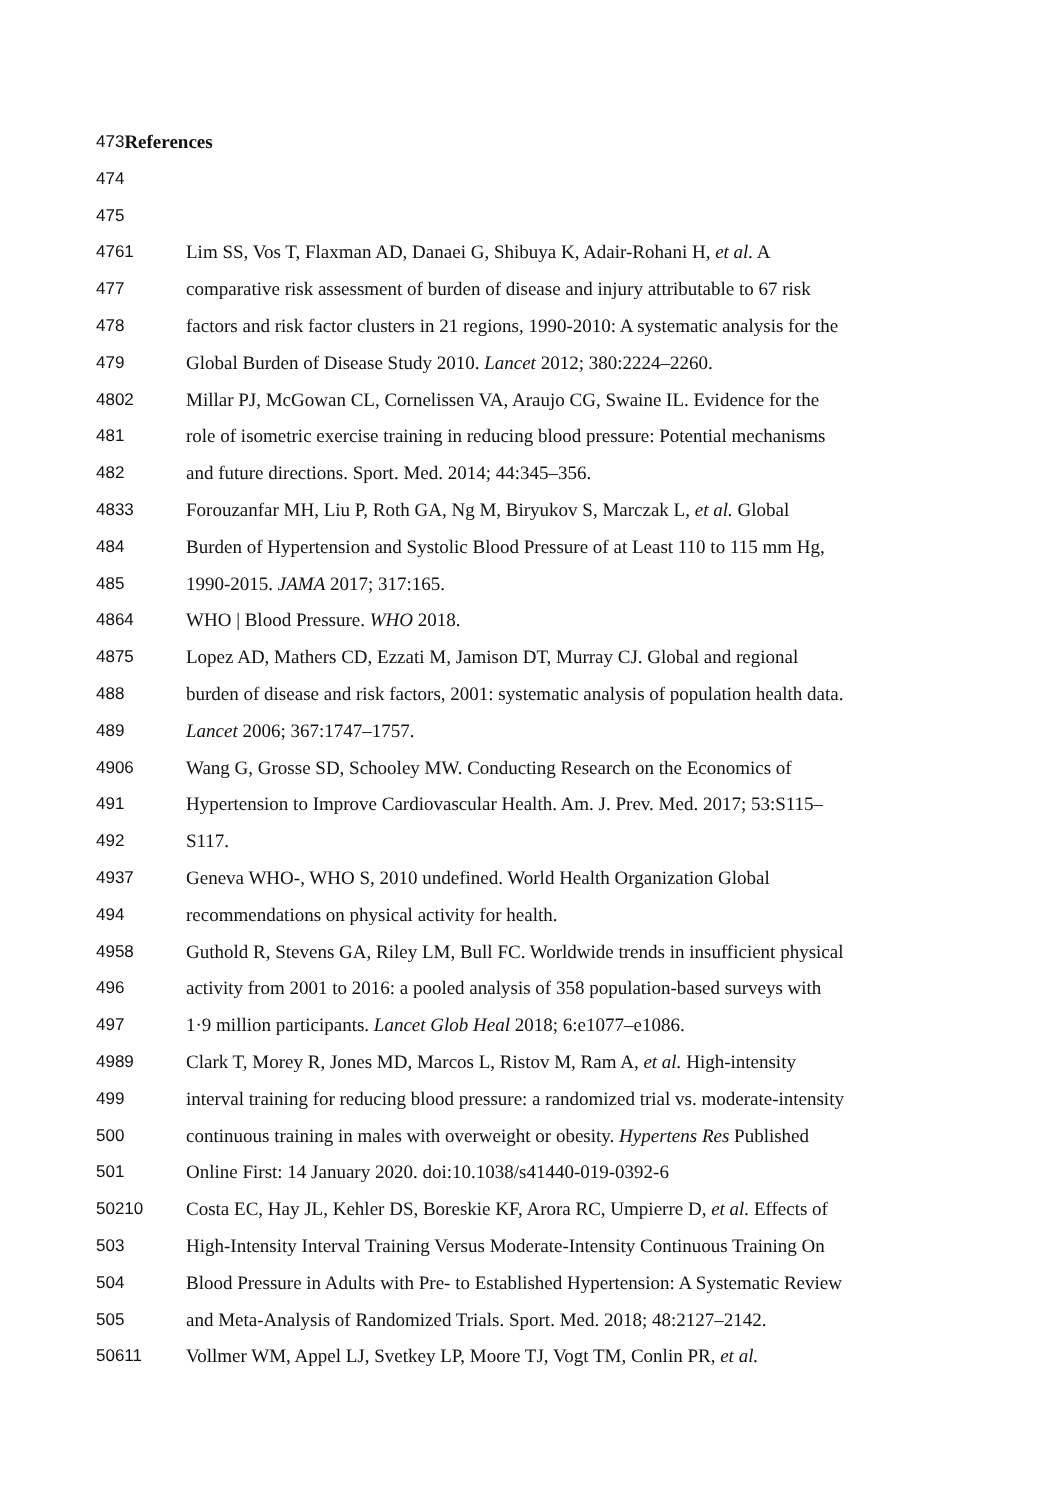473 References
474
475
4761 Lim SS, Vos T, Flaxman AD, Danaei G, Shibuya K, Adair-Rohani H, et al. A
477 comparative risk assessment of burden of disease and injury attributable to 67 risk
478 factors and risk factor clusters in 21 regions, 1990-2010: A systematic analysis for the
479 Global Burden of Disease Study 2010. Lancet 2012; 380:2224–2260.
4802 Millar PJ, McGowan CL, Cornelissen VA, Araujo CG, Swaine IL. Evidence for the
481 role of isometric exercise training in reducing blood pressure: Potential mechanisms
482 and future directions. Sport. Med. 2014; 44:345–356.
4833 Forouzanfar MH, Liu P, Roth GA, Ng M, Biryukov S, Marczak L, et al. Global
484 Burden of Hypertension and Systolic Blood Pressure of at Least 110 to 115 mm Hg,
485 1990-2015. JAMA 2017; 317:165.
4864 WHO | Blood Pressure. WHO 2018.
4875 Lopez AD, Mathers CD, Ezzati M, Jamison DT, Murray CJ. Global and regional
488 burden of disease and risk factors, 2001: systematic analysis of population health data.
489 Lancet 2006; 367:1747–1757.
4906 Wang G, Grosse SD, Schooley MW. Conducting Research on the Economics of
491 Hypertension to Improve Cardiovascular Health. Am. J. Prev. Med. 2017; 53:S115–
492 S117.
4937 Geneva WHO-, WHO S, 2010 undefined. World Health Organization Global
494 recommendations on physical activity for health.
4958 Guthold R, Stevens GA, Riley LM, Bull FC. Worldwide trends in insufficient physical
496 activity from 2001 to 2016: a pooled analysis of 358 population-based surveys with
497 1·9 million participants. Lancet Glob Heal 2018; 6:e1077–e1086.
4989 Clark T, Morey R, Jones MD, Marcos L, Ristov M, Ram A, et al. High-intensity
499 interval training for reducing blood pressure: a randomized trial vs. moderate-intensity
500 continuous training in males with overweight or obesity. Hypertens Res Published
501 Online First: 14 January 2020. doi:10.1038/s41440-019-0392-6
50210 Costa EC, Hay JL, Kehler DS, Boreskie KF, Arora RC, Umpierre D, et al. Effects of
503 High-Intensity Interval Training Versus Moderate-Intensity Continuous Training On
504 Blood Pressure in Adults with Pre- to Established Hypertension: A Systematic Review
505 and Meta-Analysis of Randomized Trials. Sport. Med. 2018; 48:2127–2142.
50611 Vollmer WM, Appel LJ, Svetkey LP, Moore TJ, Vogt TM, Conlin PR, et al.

....................

_EXERCISE REQUIREMENTS_
Reproduce every line of the data above, exactly as it stands, but not the pictures.

_YOUR RESPONSE_
473 References
474
475
4761 Lim SS, Vos T, Flaxman AD, Danaei G, Shibuya K, Adair-Rohani H, et al. A
477 comparative risk assessment of burden of disease and injury attributable to 67 risk
478 factors and risk factor clusters in 21 regions, 1990-2010: A systematic analysis for the
479 Global Burden of Disease Study 2010. Lancet 2012; 380:2224–2260.
4802 Millar PJ, McGowan CL, Cornelissen VA, Araujo CG, Swaine IL. Evidence for the
481 role of isometric exercise training in reducing blood pressure: Potential mechanisms
482 and future directions. Sport. Med. 2014; 44:345–356.
4833 Forouzanfar MH, Liu P, Roth GA, Ng M, Biryukov S, Marczak L, et al. Global
484 Burden of Hypertension and Systolic Blood Pressure of at Least 110 to 115 mm Hg,
485 1990-2015. JAMA 2017; 317:165.
4864 WHO | Blood Pressure. WHO 2018.
4875 Lopez AD, Mathers CD, Ezzati M, Jamison DT, Murray CJ. Global and regional
488 burden of disease and risk factors, 2001: systematic analysis of population health data.
489 Lancet 2006; 367:1747–1757.
4906 Wang G, Grosse SD, Schooley MW. Conducting Research on the Economics of
491 Hypertension to Improve Cardiovascular Health. Am. J. Prev. Med. 2017; 53:S115–
492 S117.
4937 Geneva WHO-, WHO S, 2010 undefined. World Health Organization Global
494 recommendations on physical activity for health.
4958 Guthold R, Stevens GA, Riley LM, Bull FC. Worldwide trends in insufficient physical
496 activity from 2001 to 2016: a pooled analysis of 358 population-based surveys with
497 1·9 million participants. Lancet Glob Heal 2018; 6:e1077–e1086.
4989 Clark T, Morey R, Jones MD, Marcos L, Ristov M, Ram A, et al. High-intensity
499 interval training for reducing blood pressure: a randomized trial vs. moderate-intensity
500 continuous training in males with overweight or obesity. Hypertens Res Published
501 Online First: 14 January 2020. doi:10.1038/s41440-019-0392-6
50210 Costa EC, Hay JL, Kehler DS, Boreskie KF, Arora RC, Umpierre D, et al. Effects of
503 High-Intensity Interval Training Versus Moderate-Intensity Continuous Training On
504 Blood Pressure in Adults with Pre- to Established Hypertension: A Systematic Review
505 and Meta-Analysis of Randomized Trials. Sport. Med. 2018; 48:2127–2142.
50611 Vollmer WM, Appel LJ, Svetkey LP, Moore TJ, Vogt TM, Conlin PR, et al.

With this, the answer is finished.